*** Opening of DATA ***
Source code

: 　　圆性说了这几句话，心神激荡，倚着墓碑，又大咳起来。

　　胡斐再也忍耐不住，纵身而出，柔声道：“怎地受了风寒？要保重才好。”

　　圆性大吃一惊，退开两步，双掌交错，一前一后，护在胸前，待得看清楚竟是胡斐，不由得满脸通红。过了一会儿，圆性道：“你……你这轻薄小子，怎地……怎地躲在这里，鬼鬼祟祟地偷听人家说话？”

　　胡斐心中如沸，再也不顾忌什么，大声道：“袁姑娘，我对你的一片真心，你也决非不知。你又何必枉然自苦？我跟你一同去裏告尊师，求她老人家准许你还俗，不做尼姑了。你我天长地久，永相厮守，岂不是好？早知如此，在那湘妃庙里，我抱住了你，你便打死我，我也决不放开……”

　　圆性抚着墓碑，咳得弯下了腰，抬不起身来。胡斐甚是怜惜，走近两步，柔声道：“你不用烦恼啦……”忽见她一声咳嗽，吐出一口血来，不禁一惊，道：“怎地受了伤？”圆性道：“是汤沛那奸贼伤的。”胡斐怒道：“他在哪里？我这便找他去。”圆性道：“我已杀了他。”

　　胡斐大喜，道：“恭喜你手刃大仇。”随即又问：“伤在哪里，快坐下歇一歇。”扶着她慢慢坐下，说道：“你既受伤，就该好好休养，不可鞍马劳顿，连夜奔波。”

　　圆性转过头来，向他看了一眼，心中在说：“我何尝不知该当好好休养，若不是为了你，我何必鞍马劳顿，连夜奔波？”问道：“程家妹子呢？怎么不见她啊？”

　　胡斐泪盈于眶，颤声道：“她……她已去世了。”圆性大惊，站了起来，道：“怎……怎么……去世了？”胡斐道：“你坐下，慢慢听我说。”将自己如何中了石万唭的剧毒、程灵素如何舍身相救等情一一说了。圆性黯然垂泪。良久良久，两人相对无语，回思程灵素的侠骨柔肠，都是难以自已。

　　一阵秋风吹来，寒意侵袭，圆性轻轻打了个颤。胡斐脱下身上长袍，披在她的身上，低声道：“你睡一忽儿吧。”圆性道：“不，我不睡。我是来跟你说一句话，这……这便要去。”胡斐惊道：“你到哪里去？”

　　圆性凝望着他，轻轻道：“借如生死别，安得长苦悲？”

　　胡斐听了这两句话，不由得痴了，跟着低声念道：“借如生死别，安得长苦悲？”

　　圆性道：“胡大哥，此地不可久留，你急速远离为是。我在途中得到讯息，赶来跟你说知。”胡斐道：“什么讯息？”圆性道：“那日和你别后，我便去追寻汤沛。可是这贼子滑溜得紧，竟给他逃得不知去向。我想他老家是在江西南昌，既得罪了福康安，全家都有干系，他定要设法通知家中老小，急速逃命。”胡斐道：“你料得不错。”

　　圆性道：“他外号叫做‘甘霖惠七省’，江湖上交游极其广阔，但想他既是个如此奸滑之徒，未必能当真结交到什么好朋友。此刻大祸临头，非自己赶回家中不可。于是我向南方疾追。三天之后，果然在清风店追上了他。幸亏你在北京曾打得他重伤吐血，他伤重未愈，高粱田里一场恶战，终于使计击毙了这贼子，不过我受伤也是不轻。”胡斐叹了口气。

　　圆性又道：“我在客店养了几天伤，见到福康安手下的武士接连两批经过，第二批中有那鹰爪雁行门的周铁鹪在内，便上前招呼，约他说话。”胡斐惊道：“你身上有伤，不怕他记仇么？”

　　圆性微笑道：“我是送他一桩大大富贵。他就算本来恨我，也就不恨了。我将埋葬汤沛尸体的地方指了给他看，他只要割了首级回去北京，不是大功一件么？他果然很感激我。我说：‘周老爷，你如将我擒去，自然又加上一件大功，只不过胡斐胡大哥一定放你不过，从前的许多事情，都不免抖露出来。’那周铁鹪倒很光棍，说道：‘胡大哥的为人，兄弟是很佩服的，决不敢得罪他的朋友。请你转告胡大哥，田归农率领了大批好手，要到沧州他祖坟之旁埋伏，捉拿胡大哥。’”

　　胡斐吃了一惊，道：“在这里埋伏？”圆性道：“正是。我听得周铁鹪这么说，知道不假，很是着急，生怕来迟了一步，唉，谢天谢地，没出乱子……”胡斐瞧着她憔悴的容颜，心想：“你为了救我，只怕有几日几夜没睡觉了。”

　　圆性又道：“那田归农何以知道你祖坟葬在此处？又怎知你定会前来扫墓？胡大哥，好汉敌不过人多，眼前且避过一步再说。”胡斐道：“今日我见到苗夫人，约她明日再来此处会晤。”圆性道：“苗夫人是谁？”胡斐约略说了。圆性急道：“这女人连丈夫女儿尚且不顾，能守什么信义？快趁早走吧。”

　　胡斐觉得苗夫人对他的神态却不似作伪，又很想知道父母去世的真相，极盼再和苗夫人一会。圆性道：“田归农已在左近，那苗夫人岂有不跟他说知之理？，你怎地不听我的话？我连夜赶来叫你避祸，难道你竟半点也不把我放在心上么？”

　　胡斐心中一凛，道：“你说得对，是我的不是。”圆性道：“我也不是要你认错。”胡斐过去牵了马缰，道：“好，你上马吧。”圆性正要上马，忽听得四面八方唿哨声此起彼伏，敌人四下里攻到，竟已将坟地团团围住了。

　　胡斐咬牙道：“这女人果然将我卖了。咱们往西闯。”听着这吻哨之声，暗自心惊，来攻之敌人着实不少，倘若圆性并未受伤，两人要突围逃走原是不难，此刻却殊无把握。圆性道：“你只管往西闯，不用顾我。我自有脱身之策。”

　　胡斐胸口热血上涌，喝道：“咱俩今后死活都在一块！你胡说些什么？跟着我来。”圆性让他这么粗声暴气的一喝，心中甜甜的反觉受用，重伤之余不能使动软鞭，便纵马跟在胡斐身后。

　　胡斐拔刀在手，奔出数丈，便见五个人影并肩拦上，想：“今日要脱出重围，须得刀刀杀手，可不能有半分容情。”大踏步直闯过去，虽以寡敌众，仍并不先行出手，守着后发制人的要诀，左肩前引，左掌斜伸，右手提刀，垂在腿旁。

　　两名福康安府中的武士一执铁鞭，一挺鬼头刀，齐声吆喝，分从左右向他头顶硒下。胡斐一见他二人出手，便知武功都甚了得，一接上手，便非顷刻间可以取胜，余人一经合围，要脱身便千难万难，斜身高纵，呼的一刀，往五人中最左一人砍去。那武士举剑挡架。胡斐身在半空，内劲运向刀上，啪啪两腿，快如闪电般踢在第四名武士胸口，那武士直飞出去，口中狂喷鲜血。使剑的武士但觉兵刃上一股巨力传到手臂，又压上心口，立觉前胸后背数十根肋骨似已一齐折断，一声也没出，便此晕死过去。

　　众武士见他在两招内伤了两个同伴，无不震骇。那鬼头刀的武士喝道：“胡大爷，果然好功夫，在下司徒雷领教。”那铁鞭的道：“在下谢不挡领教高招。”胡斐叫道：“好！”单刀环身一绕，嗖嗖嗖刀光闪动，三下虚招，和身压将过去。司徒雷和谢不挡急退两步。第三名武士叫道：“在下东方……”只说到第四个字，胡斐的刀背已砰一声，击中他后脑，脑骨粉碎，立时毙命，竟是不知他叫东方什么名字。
*** Close of DATA ***
## WORK TO COMPLETE
How many lines of the records above contain the string "胡斐惊道"? Reply with the number alone.

## THE COMPLETED TASK
2